By EconMattersEconMatters has been critical of Fed’s new found dovishness.    Judging from the FOMC statement released on Wednesday Dec. 17, Fed made a concerted effort (to keep Wall Street happy) keeping a spot for that infamous “considerable time” language.  However, technically speaking, the phrase is actually a reference of timing, not exactly part of FOMC current policy statement.  Below is the exact language:

Based on its current assessment, the Committee judges that it can be patient in beginning to normalize the stance of monetary policy. The Committee sees this guidance as consistent with its previous statement that it likely will be appropriate to maintain the 0 to 1/4 percent target range for the federal funds rate for a considerable timefollowing the end of its asset purchase program in October, especially if projected inflation continues to run below the Committee’s 2 percent longer-run goal, and provided that longer-term inflation expectations remain well anchored.

In the Q&A session of the press conference, Chairwoman Yellen said “The committee considers it unlikely to begin the normalization process for at least the next couple of meetings.”  So the general consensus interpretation is that Fed is in no hurry to raise rates till at least April of 2015 unless the economic condition takes a drastic turn (better or worse).

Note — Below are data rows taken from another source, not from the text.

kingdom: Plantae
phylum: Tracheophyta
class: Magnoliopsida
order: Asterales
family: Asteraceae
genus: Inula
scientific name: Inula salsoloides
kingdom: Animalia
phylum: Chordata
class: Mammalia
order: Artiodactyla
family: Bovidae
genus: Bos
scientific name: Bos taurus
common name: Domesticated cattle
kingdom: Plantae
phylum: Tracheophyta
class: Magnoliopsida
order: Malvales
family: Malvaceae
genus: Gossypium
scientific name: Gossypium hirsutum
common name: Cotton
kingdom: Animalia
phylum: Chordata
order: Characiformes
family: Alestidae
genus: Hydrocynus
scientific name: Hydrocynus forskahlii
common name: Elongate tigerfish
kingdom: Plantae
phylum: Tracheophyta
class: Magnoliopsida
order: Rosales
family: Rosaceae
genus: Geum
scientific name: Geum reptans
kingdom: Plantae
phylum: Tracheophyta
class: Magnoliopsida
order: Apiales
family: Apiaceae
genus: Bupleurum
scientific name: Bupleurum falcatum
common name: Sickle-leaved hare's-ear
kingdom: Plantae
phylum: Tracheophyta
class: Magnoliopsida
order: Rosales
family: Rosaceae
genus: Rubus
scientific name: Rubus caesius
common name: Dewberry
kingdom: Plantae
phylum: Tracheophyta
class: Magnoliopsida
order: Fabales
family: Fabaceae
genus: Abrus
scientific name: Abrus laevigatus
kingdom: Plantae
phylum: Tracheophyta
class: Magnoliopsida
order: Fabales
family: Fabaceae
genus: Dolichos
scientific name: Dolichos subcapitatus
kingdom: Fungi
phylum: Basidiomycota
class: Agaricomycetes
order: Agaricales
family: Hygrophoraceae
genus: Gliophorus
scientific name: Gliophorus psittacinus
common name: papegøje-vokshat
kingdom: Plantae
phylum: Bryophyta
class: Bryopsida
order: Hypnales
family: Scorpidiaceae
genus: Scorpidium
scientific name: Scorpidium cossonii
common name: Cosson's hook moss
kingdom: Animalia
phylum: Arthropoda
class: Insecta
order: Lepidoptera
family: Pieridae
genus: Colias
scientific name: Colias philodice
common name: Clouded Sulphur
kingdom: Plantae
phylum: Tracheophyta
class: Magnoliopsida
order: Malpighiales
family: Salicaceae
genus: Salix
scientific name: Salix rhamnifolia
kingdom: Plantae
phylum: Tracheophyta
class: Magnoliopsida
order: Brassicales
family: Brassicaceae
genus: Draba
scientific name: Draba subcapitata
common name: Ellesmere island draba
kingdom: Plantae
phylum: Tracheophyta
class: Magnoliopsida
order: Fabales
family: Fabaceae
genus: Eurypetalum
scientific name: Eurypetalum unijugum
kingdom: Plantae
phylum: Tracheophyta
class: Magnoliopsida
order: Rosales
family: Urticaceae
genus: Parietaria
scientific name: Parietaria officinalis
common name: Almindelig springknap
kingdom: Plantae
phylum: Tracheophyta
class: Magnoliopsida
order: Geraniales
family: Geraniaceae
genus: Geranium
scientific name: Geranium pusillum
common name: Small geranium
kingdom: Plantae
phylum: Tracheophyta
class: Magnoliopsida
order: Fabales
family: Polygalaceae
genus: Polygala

Nevertheless, Fed is running out of excuse to keep rates at near zero beyond 8 years.  Employment is up, inflation is moderate (enhanced by the recent lower oil/fuel prices), and corporate profits are up.

Council on Foreign Relations (CFR) published an interesting graph (see below) just before this Dec. FOMC meeting comparing various inflation and unemployment measures in 2004 (Greenspan era) and 2014.  CFR at the time predicted that Yellen would drop the “considerable time” language from the policy statement, just like Greenspan did in Jan. 2004, and it looks like CFR was right.